Meta 3D TextureGen: Fast and Consistent Texture Generation for 3D Objects
Raphael Bensadoun, Yanir Kleiman, Idan Azuri, Omri Harosh, Andrea Vedaldi, Natalia Neverova, Oran Gafni
TL;DR
Meta 3D TextureGen introduces a fast, two-stage diffusion framework that conditions texture generation on 3D geometry to achieve global consistency and high fidelity. Stage I produces multi-view 2D renders conditioned on position and normal maps, while Stage II backprojects and inpaints these views in UV space to generate a complete texture, with an optional 4K upsampling network. The approach yields strong text alignment, reduced seams (Janus artifacts), and superior quantitative and qualitative performance against prior texture-generation methods, all within a single forward-pass diffusion flow.

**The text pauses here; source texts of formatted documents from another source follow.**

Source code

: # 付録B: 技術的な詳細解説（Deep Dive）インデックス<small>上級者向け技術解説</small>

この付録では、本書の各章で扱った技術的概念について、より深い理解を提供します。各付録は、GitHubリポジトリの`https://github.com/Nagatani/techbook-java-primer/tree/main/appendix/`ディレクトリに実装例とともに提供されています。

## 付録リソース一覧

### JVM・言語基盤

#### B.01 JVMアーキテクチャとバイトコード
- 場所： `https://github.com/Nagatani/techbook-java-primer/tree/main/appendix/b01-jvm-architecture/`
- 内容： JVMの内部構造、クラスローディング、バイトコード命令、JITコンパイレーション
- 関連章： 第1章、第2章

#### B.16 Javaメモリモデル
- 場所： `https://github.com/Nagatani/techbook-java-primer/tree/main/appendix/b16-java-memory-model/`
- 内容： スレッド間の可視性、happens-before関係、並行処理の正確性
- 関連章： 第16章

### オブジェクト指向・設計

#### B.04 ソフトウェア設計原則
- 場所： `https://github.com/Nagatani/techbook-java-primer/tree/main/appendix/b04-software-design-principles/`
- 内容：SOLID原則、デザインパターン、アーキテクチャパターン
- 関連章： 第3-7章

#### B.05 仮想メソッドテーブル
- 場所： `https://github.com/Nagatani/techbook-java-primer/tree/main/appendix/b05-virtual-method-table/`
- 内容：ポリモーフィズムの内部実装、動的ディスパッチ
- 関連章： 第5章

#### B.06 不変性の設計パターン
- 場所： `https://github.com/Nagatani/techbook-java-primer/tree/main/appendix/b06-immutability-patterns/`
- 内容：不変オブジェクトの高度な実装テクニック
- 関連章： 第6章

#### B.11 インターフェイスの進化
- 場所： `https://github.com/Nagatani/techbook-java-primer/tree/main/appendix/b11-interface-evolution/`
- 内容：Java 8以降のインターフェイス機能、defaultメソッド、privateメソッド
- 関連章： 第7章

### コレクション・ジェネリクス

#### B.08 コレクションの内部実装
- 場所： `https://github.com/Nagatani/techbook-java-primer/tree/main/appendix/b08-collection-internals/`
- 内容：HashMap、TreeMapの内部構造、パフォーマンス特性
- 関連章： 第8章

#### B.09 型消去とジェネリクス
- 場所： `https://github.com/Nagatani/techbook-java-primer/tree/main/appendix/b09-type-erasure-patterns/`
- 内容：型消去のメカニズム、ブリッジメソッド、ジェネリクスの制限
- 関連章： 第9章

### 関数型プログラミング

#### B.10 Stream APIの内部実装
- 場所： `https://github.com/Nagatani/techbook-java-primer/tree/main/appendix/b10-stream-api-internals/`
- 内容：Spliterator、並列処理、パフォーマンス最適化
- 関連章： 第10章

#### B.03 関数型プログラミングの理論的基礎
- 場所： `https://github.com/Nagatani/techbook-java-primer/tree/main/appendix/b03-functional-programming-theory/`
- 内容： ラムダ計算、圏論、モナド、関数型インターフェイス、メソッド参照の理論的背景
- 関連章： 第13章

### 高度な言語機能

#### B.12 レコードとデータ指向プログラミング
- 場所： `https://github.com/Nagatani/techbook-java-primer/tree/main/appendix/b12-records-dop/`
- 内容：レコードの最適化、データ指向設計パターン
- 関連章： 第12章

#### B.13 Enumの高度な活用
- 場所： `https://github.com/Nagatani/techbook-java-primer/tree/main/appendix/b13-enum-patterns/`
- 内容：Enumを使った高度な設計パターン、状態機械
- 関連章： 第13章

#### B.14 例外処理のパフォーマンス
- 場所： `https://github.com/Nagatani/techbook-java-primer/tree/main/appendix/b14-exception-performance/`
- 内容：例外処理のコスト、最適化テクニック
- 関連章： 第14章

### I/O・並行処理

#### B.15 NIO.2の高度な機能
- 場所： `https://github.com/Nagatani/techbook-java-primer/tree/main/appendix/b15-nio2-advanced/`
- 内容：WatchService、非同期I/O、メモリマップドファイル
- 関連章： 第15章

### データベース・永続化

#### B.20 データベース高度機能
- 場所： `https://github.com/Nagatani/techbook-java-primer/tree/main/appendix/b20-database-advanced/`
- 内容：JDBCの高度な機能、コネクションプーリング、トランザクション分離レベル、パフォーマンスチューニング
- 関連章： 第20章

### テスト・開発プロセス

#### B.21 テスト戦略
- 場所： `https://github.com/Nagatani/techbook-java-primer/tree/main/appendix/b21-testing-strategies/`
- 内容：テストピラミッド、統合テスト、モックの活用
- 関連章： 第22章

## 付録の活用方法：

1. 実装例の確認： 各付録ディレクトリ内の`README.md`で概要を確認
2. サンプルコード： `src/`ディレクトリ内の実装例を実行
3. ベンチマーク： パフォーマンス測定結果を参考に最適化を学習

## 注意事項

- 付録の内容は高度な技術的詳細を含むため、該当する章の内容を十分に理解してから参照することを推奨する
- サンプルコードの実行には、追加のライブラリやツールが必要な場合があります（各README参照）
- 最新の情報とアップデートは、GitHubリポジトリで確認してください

The work enables practical texture authoring for diverse 3D assets, gaming, and VR/AR applications, while outlining limitations and ethical considerations.
Abstract
The recent availability and adaptability of text-to-image models has sparked a new era in many related domains that benefit from the learned text priors as well as high-quality and fast generation capabilities, one of which is texture generation for 3D objects. Although recent texture generation methods achieve impressive results by using text-to-image networks, the combination of global consistency, quality, and speed, which is crucial for advancing texture generation to real-world applications, remains elusive. To that end, we introduce Meta 3D TextureGen: a new feedforward method comprised of two sequential networks aimed at generating high-quality and globally consistent textures for arbitrary geometries of any complexity degree in less than 20 seconds. Our method achieves state-of-the-art results in quality and speed by conditioning a text-to-image model on 3D semantics in 2D space and fusing them into a complete and high-resolution UV texture map, as demonstrated by extensive qualitative and quantitative evaluations. In addition, we introduce a texture enhancement network that is capable of up-scaling any texture by an arbitrary ratio, producing 4k pixel resolution textures.